Auf die vorrangige Bedeutung des Bestehens von Legalzessionsnormen, die eine Wertung von Sozialhilfeleistungen als Eigeneinkommen des Unterhaltsberechtigten ausschließen, weisen auch die bereits zitierten Entscheidungen 7 Ob 151/06s und 2 Ob 62/10x hin. Sowohl die Bestimmungen über eine den Sozialhilfeempfänger treffende Rückzahlungsverpflichtung als auch jene über die „aufgeschobene“ Legalzession sollen eine Doppelversorgung des Unterhaltsberechtigten vermeiden und andererseits dem Grundsatz Rechnung tragen, dass der Unterhaltspflichtige nicht durch die Gewährung von Sozialhilfe zu Lasten des Sozialhilfeträgers von seiner Verpflichtung entlastet werden soll (8 Ob 126/03t; 4 Ob 153/06p ua).
Nach diesem für die Berücksichtigung von Sozialhilfeleistungen als Eigeneinkommen vorrangigen Beurteilungskriterium sind nach den WHSG gewährte Mietbeihilfen (einschließlich oder zusätzlich von Beiträgen für die Heizkosten) oder (allenfalls) nach dem WMG erbrachte Leistungen für Miete und Heizung ohne Einfluss auf den Unterhaltsanspruch der Klägerin.

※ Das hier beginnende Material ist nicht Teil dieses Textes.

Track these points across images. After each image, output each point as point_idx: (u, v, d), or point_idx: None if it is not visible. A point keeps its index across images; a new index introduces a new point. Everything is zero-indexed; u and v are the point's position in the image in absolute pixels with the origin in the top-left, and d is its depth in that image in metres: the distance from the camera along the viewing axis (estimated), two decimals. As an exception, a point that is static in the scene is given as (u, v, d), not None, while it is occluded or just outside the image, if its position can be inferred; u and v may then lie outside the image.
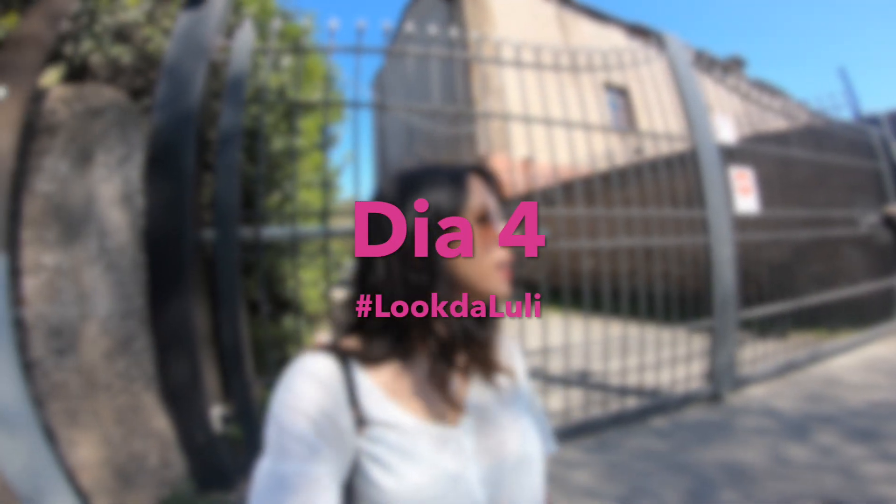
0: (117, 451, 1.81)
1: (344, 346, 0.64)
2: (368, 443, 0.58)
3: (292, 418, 0.54)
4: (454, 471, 0.59)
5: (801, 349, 4.25)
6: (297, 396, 0.56)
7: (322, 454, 0.53)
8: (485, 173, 0.69)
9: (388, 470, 0.56)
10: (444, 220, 0.62)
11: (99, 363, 1.71)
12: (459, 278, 0.63)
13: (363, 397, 0.60)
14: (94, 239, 1.73)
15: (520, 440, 0.66)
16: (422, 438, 0.60)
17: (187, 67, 2.39)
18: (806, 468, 2.44)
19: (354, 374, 0.61)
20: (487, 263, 0.64)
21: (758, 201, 3.86)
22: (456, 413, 0.64)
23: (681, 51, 3.85)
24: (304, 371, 0.58)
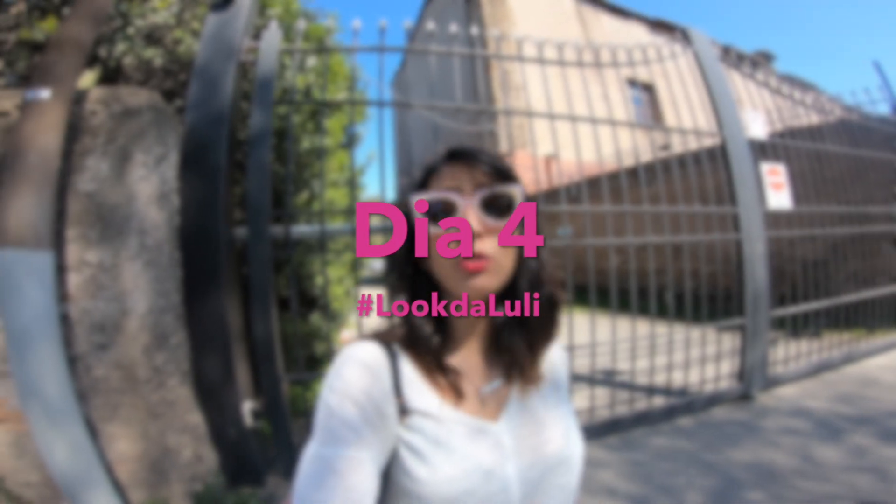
0: (154, 445, 1.85)
1: (391, 334, 0.65)
2: (407, 431, 0.59)
3: (341, 404, 0.55)
4: (489, 465, 0.58)
5: (835, 349, 4.14)
6: (346, 383, 0.57)
7: (367, 439, 0.54)
8: (464, 155, 0.64)
9: (423, 459, 0.57)
10: (411, 217, 0.63)
11: (138, 358, 1.75)
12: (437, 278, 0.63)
13: (406, 386, 0.60)
14: (134, 237, 1.77)
15: (563, 441, 0.65)
16: (458, 430, 0.60)
17: (217, 68, 2.43)
18: (838, 469, 2.38)
19: (400, 362, 0.62)
20: (444, 263, 0.61)
21: (791, 197, 3.76)
22: (497, 408, 0.64)
23: (707, 46, 3.77)
24: (354, 358, 0.60)
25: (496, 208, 0.61)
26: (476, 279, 0.59)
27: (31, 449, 1.83)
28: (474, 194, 0.61)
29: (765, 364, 3.46)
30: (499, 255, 0.60)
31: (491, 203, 0.61)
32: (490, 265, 0.59)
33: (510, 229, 0.62)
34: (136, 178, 1.81)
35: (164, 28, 2.71)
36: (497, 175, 0.62)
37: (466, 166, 0.63)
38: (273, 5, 3.07)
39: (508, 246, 0.62)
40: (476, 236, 0.59)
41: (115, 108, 1.88)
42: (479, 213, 0.60)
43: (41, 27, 2.12)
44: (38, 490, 1.90)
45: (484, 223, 0.60)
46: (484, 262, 0.59)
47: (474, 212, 0.59)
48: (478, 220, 0.59)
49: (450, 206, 0.60)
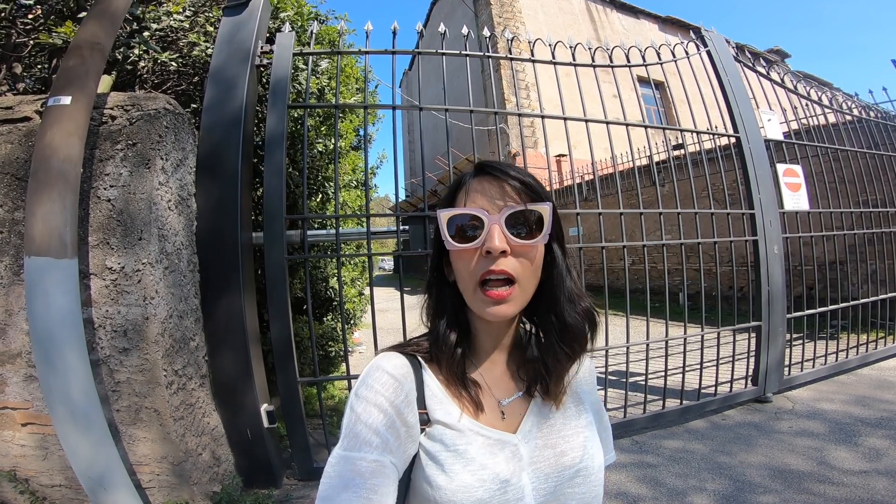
0: (174, 447, 1.87)
1: (415, 345, 0.68)
2: (428, 440, 0.61)
3: (367, 410, 0.58)
4: (506, 475, 0.59)
5: (851, 351, 4.09)
6: (373, 391, 0.59)
7: (390, 445, 0.56)
8: (492, 171, 0.64)
9: (442, 467, 0.59)
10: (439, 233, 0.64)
11: (160, 362, 1.77)
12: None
13: (429, 397, 0.63)
14: (154, 243, 1.79)
15: (579, 453, 0.65)
16: (477, 441, 0.61)
17: (231, 72, 2.45)
18: (853, 473, 2.36)
19: (424, 374, 0.64)
20: (467, 282, 0.62)
21: (808, 198, 3.71)
22: (516, 419, 0.66)
23: (723, 46, 3.72)
24: (381, 369, 0.62)
25: (523, 226, 0.60)
26: (497, 307, 0.60)
27: (55, 451, 1.88)
28: (501, 212, 0.60)
29: (780, 366, 3.43)
30: (522, 274, 0.60)
31: (518, 221, 0.60)
32: (512, 294, 0.60)
33: (536, 248, 0.62)
34: (155, 184, 1.82)
35: (179, 31, 2.72)
36: (526, 192, 0.62)
37: (495, 182, 0.63)
38: (285, 8, 3.08)
39: (531, 266, 0.62)
40: (501, 255, 0.59)
41: (134, 114, 1.90)
42: (505, 231, 0.59)
43: (59, 32, 2.14)
44: (62, 492, 1.94)
45: (509, 241, 0.59)
46: (505, 293, 0.59)
47: (500, 230, 0.59)
48: (501, 239, 0.58)
49: (476, 223, 0.60)
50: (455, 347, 0.65)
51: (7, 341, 1.79)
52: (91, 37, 1.61)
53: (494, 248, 0.58)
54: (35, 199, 1.35)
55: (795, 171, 3.68)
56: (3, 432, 1.90)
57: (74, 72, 1.56)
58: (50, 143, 1.38)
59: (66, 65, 1.53)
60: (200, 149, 2.27)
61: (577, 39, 3.26)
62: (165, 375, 1.80)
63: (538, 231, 0.61)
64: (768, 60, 4.18)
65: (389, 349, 0.68)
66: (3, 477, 1.93)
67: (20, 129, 1.87)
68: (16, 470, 1.94)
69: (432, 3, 19.15)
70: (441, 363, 0.65)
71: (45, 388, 1.38)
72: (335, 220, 2.48)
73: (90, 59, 1.56)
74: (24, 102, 1.93)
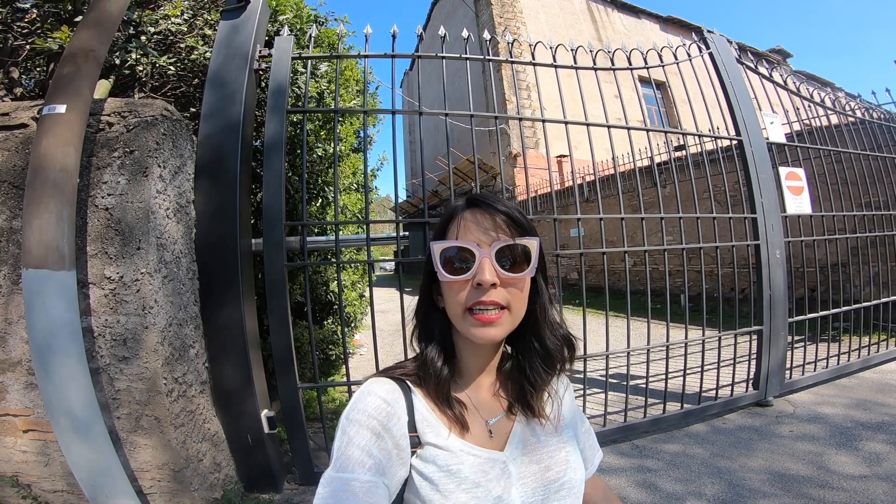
0: (175, 454, 1.87)
1: (404, 369, 0.71)
2: (421, 462, 0.63)
3: (359, 432, 0.59)
4: (497, 492, 0.62)
5: (853, 354, 4.08)
6: (364, 414, 0.61)
7: (382, 466, 0.58)
8: (483, 205, 0.68)
9: (436, 488, 0.61)
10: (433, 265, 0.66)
11: (160, 370, 1.77)
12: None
13: (419, 421, 0.65)
14: (153, 252, 1.78)
15: (563, 467, 0.69)
16: (468, 460, 0.63)
17: (230, 76, 2.43)
18: (853, 478, 2.36)
19: (413, 397, 0.67)
20: (455, 308, 0.65)
21: (810, 201, 3.69)
22: (503, 438, 0.69)
23: (726, 48, 3.70)
24: (372, 393, 0.64)
25: (511, 259, 0.64)
26: (485, 329, 0.63)
27: (57, 457, 1.89)
28: (492, 246, 0.63)
29: (781, 370, 3.42)
30: (512, 303, 0.64)
31: (506, 254, 0.64)
32: (501, 318, 0.64)
33: (524, 279, 0.66)
34: (153, 192, 1.81)
35: (177, 35, 2.72)
36: (514, 227, 0.66)
37: (487, 216, 0.66)
38: (284, 11, 3.07)
39: (520, 295, 0.66)
40: (491, 287, 0.62)
41: (131, 120, 1.89)
42: (494, 263, 0.63)
43: (55, 37, 2.13)
44: (63, 497, 1.95)
45: (499, 274, 0.63)
46: (494, 317, 0.63)
47: (490, 263, 0.62)
48: (492, 272, 0.62)
49: (468, 255, 0.64)
50: (442, 370, 0.68)
51: (7, 349, 1.79)
52: (85, 44, 1.60)
53: (485, 281, 0.62)
54: (31, 211, 1.34)
55: (798, 175, 3.67)
56: (5, 438, 1.90)
57: (69, 79, 1.55)
58: (45, 153, 1.38)
59: (61, 72, 1.52)
60: (199, 155, 2.26)
61: (578, 39, 3.25)
62: (165, 383, 1.80)
63: (526, 264, 0.65)
64: (770, 61, 4.16)
65: (378, 374, 0.70)
66: (6, 482, 1.94)
67: (17, 136, 1.86)
68: (18, 476, 1.95)
69: (433, 4, 19.11)
70: (429, 386, 0.67)
71: (46, 397, 1.38)
72: (335, 226, 2.47)
73: (84, 67, 1.55)
74: (21, 109, 1.92)
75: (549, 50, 3.12)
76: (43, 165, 1.36)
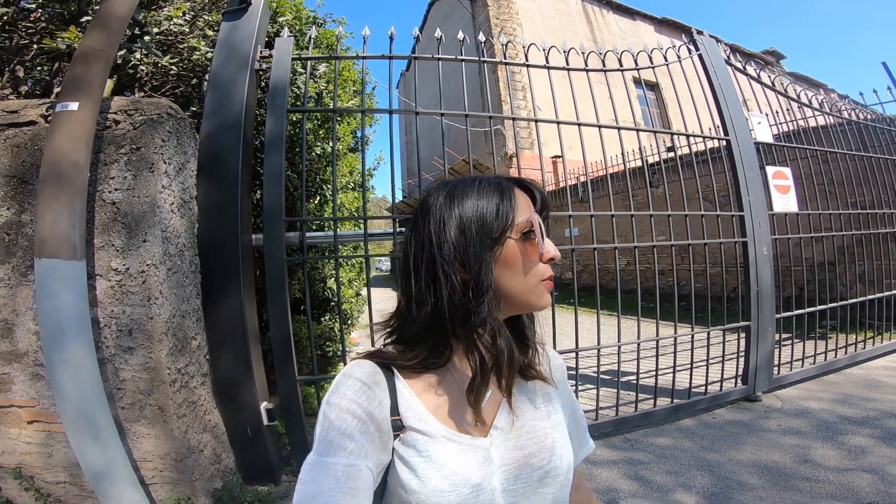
0: (177, 444, 1.92)
1: (387, 353, 0.69)
2: (402, 446, 0.63)
3: (340, 416, 0.60)
4: (476, 480, 0.61)
5: (839, 351, 4.17)
6: (345, 398, 0.61)
7: (365, 450, 0.58)
8: (527, 187, 0.71)
9: (415, 473, 0.61)
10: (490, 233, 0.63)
11: (164, 361, 1.82)
12: (504, 292, 0.66)
13: (401, 404, 0.64)
14: (158, 245, 1.84)
15: (548, 454, 0.68)
16: (449, 446, 0.63)
17: (231, 77, 2.49)
18: (838, 470, 2.43)
19: (396, 380, 0.66)
20: (533, 279, 0.66)
21: (796, 200, 3.79)
22: (486, 425, 0.67)
23: (715, 50, 3.79)
24: (353, 376, 0.64)
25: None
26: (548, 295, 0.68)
27: (60, 448, 1.92)
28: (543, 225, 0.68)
29: (769, 365, 3.50)
30: None
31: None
32: None
33: None
34: (159, 188, 1.87)
35: (179, 35, 2.77)
36: (544, 206, 0.71)
37: (533, 196, 0.70)
38: (283, 12, 3.13)
39: None
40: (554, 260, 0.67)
41: (137, 118, 1.95)
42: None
43: (63, 37, 2.18)
44: (66, 488, 1.98)
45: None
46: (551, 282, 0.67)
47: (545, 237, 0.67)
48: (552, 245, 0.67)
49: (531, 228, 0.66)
50: (429, 357, 0.66)
51: (14, 340, 1.83)
52: (95, 44, 1.65)
53: (558, 256, 0.67)
54: (44, 203, 1.40)
55: (784, 174, 3.76)
56: (9, 430, 1.93)
57: (81, 78, 1.60)
58: (58, 149, 1.43)
59: (73, 71, 1.57)
60: (201, 153, 2.31)
61: (573, 40, 3.34)
62: (169, 374, 1.85)
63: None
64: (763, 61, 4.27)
65: (361, 357, 0.69)
66: (9, 474, 1.97)
67: (25, 133, 1.91)
68: (21, 467, 1.98)
69: (429, 5, 19.18)
70: (413, 367, 0.66)
71: (55, 385, 1.42)
72: (333, 222, 2.53)
73: (95, 66, 1.61)
74: (30, 106, 1.97)
75: (542, 52, 3.19)
76: (56, 160, 1.42)
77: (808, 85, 22.14)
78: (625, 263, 8.78)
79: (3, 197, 1.84)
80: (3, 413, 1.92)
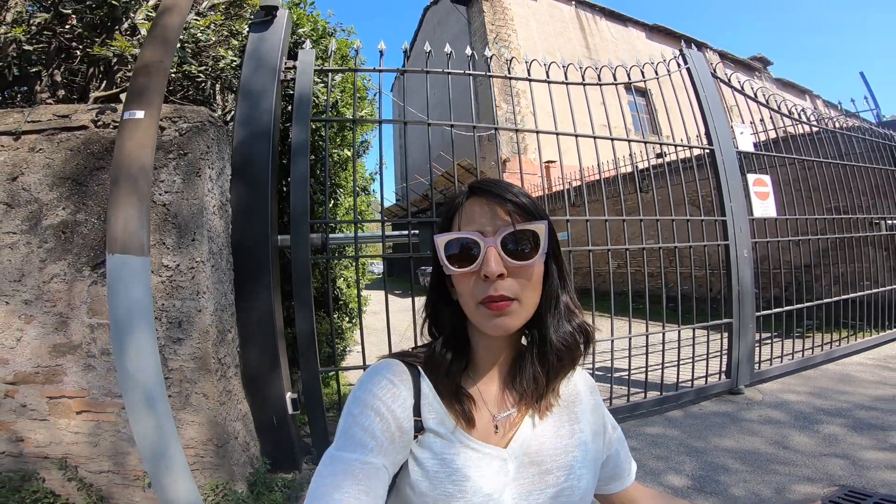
0: (220, 430, 2.06)
1: (415, 354, 0.70)
2: (419, 447, 0.63)
3: (364, 413, 0.60)
4: (488, 490, 0.61)
5: (817, 348, 4.44)
6: (371, 395, 0.61)
7: (385, 449, 0.58)
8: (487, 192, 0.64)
9: (427, 475, 0.61)
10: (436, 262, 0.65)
11: (209, 351, 1.98)
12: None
13: (424, 406, 0.64)
14: (205, 244, 2.00)
15: (565, 472, 0.67)
16: (466, 453, 0.63)
17: (261, 86, 2.64)
18: (812, 455, 2.63)
19: (422, 382, 0.66)
20: (469, 300, 0.62)
21: (776, 206, 4.06)
22: (507, 435, 0.67)
23: (702, 63, 4.04)
24: (381, 374, 0.65)
25: (519, 247, 0.61)
26: (498, 319, 0.60)
27: (107, 437, 2.04)
28: (497, 234, 0.60)
29: (751, 360, 3.76)
30: (521, 294, 0.61)
31: (514, 241, 0.61)
32: (512, 306, 0.60)
33: (533, 266, 0.62)
34: (205, 191, 2.03)
35: (207, 44, 2.90)
36: (520, 211, 0.62)
37: (490, 203, 0.63)
38: (303, 24, 3.29)
39: (530, 284, 0.62)
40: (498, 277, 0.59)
41: (182, 125, 2.10)
42: (500, 253, 0.60)
43: (113, 45, 2.31)
44: (109, 477, 2.09)
45: (505, 264, 0.60)
46: (506, 304, 0.60)
47: (496, 252, 0.60)
48: (498, 262, 0.59)
49: (473, 245, 0.61)
50: (452, 362, 0.66)
51: (68, 333, 1.97)
52: (155, 56, 1.75)
53: (491, 272, 0.59)
54: (116, 203, 1.54)
55: (764, 181, 4.03)
56: (59, 420, 2.05)
57: (145, 88, 1.70)
58: (129, 154, 1.58)
59: (137, 82, 1.71)
60: (235, 158, 2.47)
61: (567, 46, 3.58)
62: (214, 363, 2.01)
63: (535, 250, 0.61)
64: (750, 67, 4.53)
65: (391, 356, 0.70)
66: (54, 465, 2.06)
67: (78, 137, 2.06)
68: (67, 458, 2.07)
69: (425, 9, 19.26)
70: (438, 375, 0.66)
71: (121, 371, 1.56)
72: (354, 224, 2.71)
73: (156, 77, 1.73)
74: (80, 112, 2.11)
75: (543, 67, 3.40)
76: (126, 164, 1.57)
77: (794, 91, 22.71)
78: (615, 266, 9.06)
79: (59, 197, 1.99)
80: (54, 404, 2.04)
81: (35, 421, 2.04)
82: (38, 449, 2.05)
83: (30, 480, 2.03)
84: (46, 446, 2.06)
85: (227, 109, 3.16)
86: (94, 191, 2.04)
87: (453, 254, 0.62)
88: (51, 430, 2.06)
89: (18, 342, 2.01)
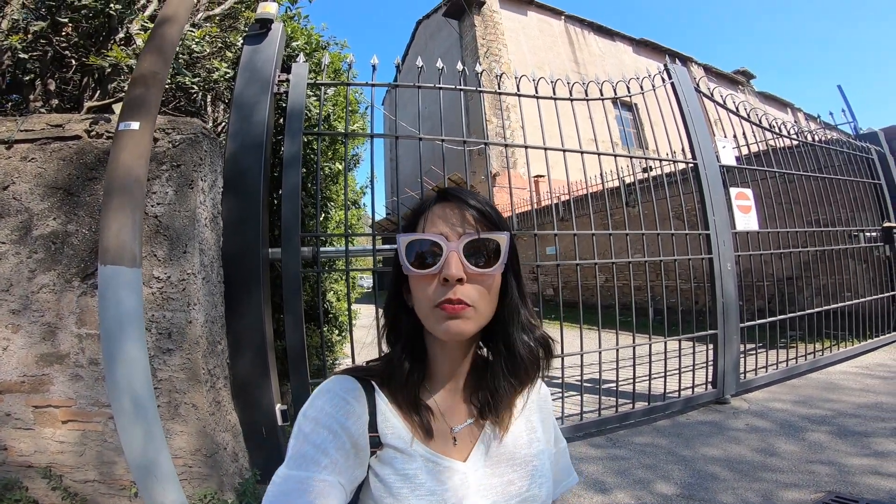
0: (209, 440, 2.06)
1: (368, 369, 0.70)
2: (378, 463, 0.62)
3: (315, 430, 0.59)
4: (452, 502, 0.61)
5: (802, 358, 4.52)
6: (321, 412, 0.60)
7: (339, 465, 0.57)
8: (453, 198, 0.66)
9: (390, 491, 0.60)
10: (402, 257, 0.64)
11: (199, 362, 1.98)
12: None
13: (381, 421, 0.64)
14: (197, 255, 2.01)
15: (527, 482, 0.67)
16: (427, 467, 0.63)
17: (254, 99, 2.67)
18: (798, 462, 2.68)
19: (377, 397, 0.65)
20: (424, 304, 0.62)
21: (758, 219, 4.16)
22: (467, 447, 0.67)
23: (686, 79, 4.16)
24: (331, 391, 0.64)
25: (481, 255, 0.62)
26: (452, 322, 0.60)
27: (93, 447, 2.03)
28: (460, 239, 0.62)
29: (736, 370, 3.82)
30: (479, 302, 0.62)
31: (476, 249, 0.62)
32: (468, 310, 0.60)
33: (493, 276, 0.63)
34: (197, 203, 2.05)
35: (201, 56, 2.94)
36: (485, 221, 0.64)
37: (456, 209, 0.64)
38: (297, 37, 3.34)
39: (487, 294, 0.63)
40: (457, 282, 0.60)
41: (175, 137, 2.12)
42: (462, 258, 0.61)
43: (110, 55, 2.32)
44: (94, 486, 2.06)
45: (466, 269, 0.61)
46: (461, 307, 0.60)
47: (458, 257, 0.60)
48: (459, 267, 0.60)
49: (436, 249, 0.61)
50: (409, 373, 0.65)
51: (56, 343, 1.97)
52: (151, 67, 1.76)
53: (451, 275, 0.59)
54: (109, 214, 1.55)
55: (746, 195, 4.14)
56: (44, 429, 2.03)
57: (140, 99, 1.71)
58: (123, 165, 1.59)
59: (133, 93, 1.72)
60: (226, 170, 2.49)
61: (556, 60, 3.68)
62: (203, 373, 2.01)
63: (495, 260, 0.62)
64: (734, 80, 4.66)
65: (342, 372, 0.69)
66: (38, 474, 2.04)
67: (70, 147, 2.07)
68: (51, 467, 2.05)
69: (418, 23, 19.54)
70: (394, 388, 0.65)
71: (111, 381, 1.56)
72: (345, 238, 2.73)
73: (153, 88, 1.74)
74: (74, 121, 2.13)
75: (532, 83, 3.48)
76: (120, 175, 1.58)
77: (776, 104, 23.27)
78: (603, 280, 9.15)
79: (50, 208, 1.99)
80: (40, 413, 2.03)
81: (19, 430, 2.02)
82: (23, 458, 2.03)
83: (12, 489, 2.00)
84: (31, 455, 2.04)
85: (219, 121, 3.19)
86: (85, 201, 2.05)
87: (415, 254, 0.62)
88: (36, 439, 2.04)
89: (4, 351, 2.00)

Der Umfang dieser nicht als Eigeneinkommen der Klägerin zu wertenden Leistungen lässt sich aber nach den getroffenen Feststellungen nicht abschließend beurteilen. Dies betrifft vor allem die als „Sozialhilfe in Form von Wohnbeihilfe“ bezeichnete Leistung von 137,31 EUR. Wie bereits gezeigt, ist eine nach dem WHSG (oder WMG) geleistete Mietbeihilfe einer nach dem WWFSG 1989 gewährten Wohnbeihilfe nicht gleichzuhalten. Nur die zuerst genannte Sozialleistung wäre nicht als anrechenbares Eigeneinkommen der Klägerin zu werten. Es bedarf daher einer eindeutigen Klarstellung, aus welchem Rechtsgrund die monatlichen Sozialleistungen als Beitrag zum Wohnaufwand (Miete und Heizung) erbracht wurden. Diese wird das Erstgericht nach Erörterung mit den Parteien (allenfalls anhand der detaillierten Auflistung des Sozialhilfebezugs der MA 40: ON 99) vorzunehmen haben. Danach wird es zu beurteilen haben, ob und in welchem Umfang aufgrund eines anfällig anzurechnenden Eigeneinkommens der Unterhaltsanspruch der Klägerin, dessen grundsätzliche Bemessung nach der vom Erstgericht angewendeten „Prozentmethode“ nicht mehr strittig ist, zu Recht besteht.
Der Kostenvorbehalt gründet sich auf § 52 ZPO.